Rewrite the stretch of lines from the one containing "right knee: (47, 232, -1)" through the one containing "left ankle: (99, 245, 8)", replacing "ankle" with "ankle joint" and leaving everything else unchanged.

_Entries provided_.
● ● ● ● ●
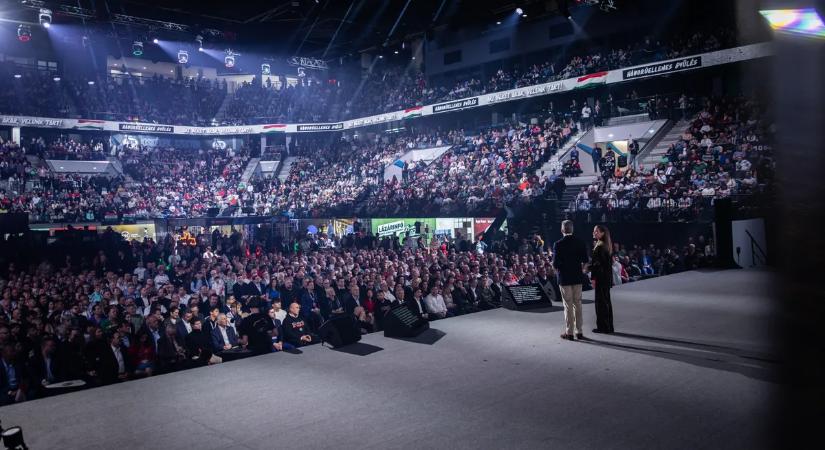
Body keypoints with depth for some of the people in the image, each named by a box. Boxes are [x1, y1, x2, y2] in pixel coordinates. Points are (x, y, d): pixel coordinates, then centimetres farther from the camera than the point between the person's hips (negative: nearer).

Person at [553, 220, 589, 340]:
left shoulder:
● ● ● ● ●
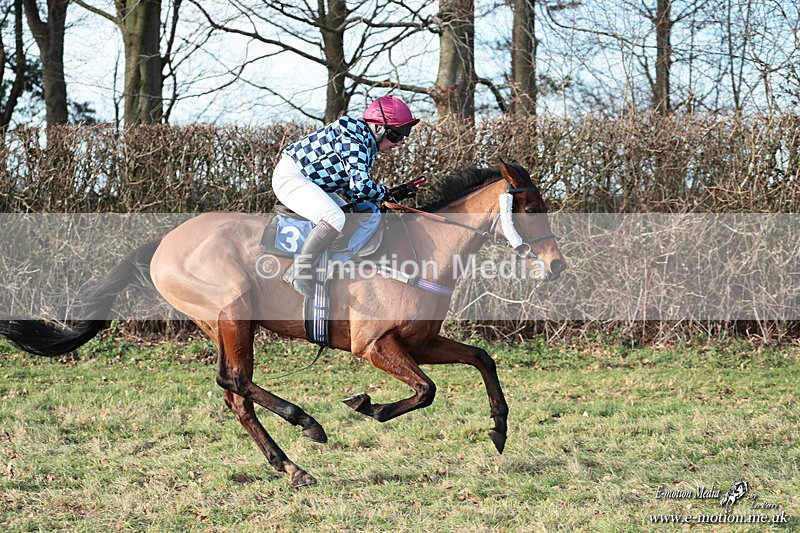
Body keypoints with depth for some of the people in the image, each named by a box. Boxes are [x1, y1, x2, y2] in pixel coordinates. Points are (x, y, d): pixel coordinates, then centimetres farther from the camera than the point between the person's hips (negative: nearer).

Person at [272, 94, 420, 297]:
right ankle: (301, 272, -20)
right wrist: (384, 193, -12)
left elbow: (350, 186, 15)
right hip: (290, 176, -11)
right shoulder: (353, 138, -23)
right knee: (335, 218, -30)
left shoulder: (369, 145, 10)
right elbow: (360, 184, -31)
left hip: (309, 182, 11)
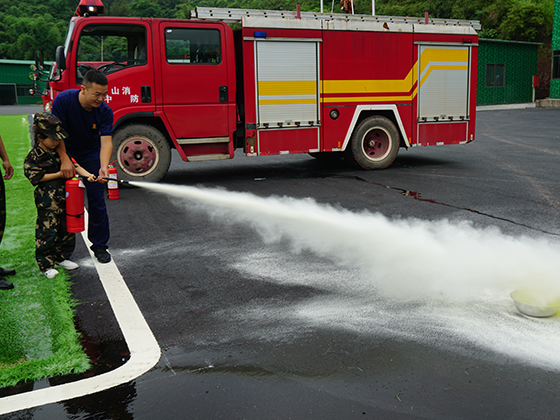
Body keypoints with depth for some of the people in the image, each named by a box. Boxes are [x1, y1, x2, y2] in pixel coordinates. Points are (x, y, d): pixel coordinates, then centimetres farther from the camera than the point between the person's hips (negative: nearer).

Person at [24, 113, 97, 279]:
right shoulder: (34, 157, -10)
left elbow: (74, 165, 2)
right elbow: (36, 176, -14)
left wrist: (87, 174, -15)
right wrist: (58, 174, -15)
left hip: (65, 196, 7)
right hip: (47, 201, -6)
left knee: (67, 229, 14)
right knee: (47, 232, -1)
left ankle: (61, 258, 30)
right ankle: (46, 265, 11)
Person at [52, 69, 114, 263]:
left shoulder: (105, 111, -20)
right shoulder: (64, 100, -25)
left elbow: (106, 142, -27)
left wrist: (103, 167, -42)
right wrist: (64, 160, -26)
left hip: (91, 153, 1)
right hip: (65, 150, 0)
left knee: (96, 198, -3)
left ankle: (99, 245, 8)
● ● ● ● ●
_Response area_.
right knee: (47, 232, -1)
left ankle joint: (61, 258, 30)
right ankle joint: (46, 265, 11)
Person at [52, 69, 114, 263]:
left shoulder: (105, 111, -20)
right shoulder: (64, 100, -25)
left elbow: (106, 142, -27)
left wrist: (103, 167, -42)
right wrist: (64, 160, -26)
left hip: (91, 153, 1)
right hip: (65, 150, 0)
left knee: (96, 198, -3)
left ankle joint: (99, 245, 8)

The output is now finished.